例えば、春に水揚げされる桜鯛なら、漁師さんが身のつきの良いものを選別し、生きたままいけすに入れ活魚として持ってきてくれるので、その様子をお客様に発信しますし、由良川のシラウオなら、漁師さんが一人しかおらずなかなか水揚げされないので、その希少性を伝えます。
お寿司屋さんや料亭さんの場合、食事にいらっしゃったお客さんに料理の説明をする機会が多いので、産地のエピソードを求めておられるんです。

――エピソードによって、さらに魚の付加価値を高めるということですね。

宮津には3つの海があり、ミネラル豊富な宮津湾では通常の約2倍もの大きさの天然大トリ貝が獲れますし、プランクトンが多い阿蘇海はイワシをまるまる太らせ金樽鰯という高級魚に育ててくれます。また栗田湾では立派なイワガキが養殖され、これだけでも十分すごいことなのに、さらに寒ブリや寒サワラのような回遊魚がちょうど脂ののった時期にやってきて、宮津は本当に漁場に恵まれた場所です。

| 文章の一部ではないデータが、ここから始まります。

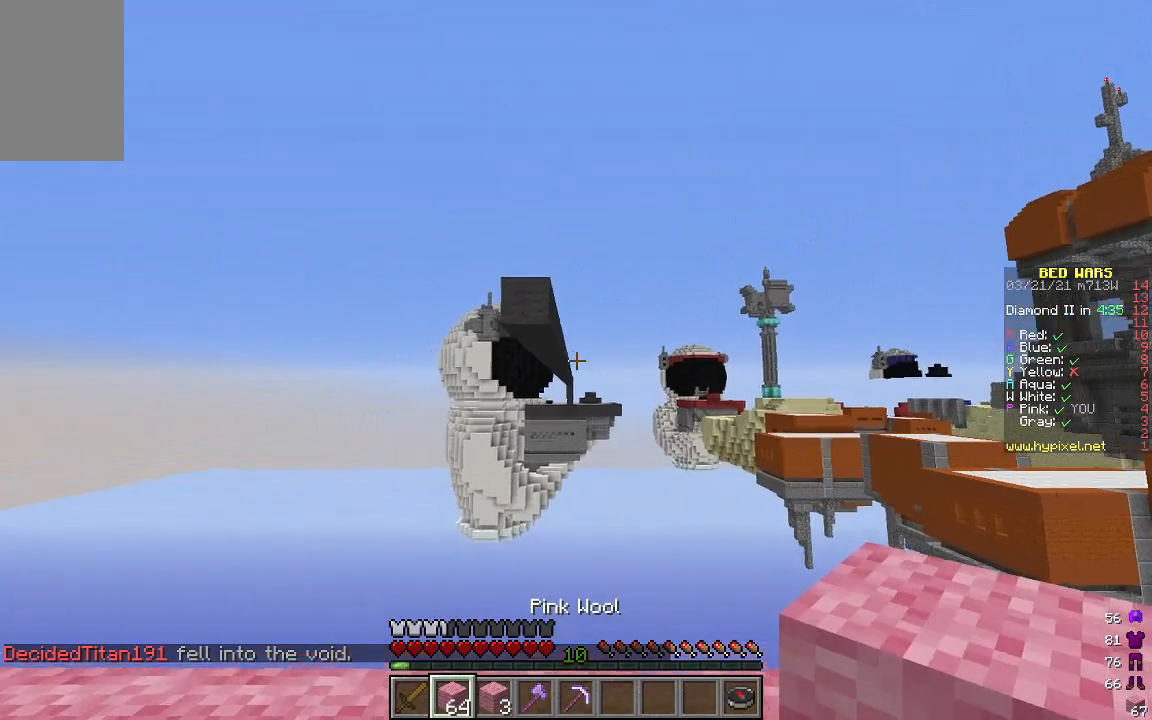
{"keys": ["d", "w"], "mouse": [], "events": []}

漁師さんたちの魚の〆め方も上手く「鮮度をキープしてくれる」と料理店さんからもとても好評です。
仲買人である僕らが、こうした産地の豊かな環境、漁師さんたちの努力や思いといったバックグラウンドを発信することで、宮津産の魚の魅力を伝えていきたいと思っています。それが、宮津のことを知ってもらうきっかけにもなりますから。

――今後、ますます魚介類を通して宮津のことを知ってもらう機会が増えるといいですね。

最近は海外への輸出の話もあり、新しいことに挑戦できる機会が増えています。まだまだ若造の僕が言うべきことではありませんが、今後さらに山一水産の事業が成長し「宮津の魚屋にも夢がある」という姿を周囲に見せていきたいです。いつか仲買人という職業が、地元の子どもたちの憧れの職業になったら最高ですね。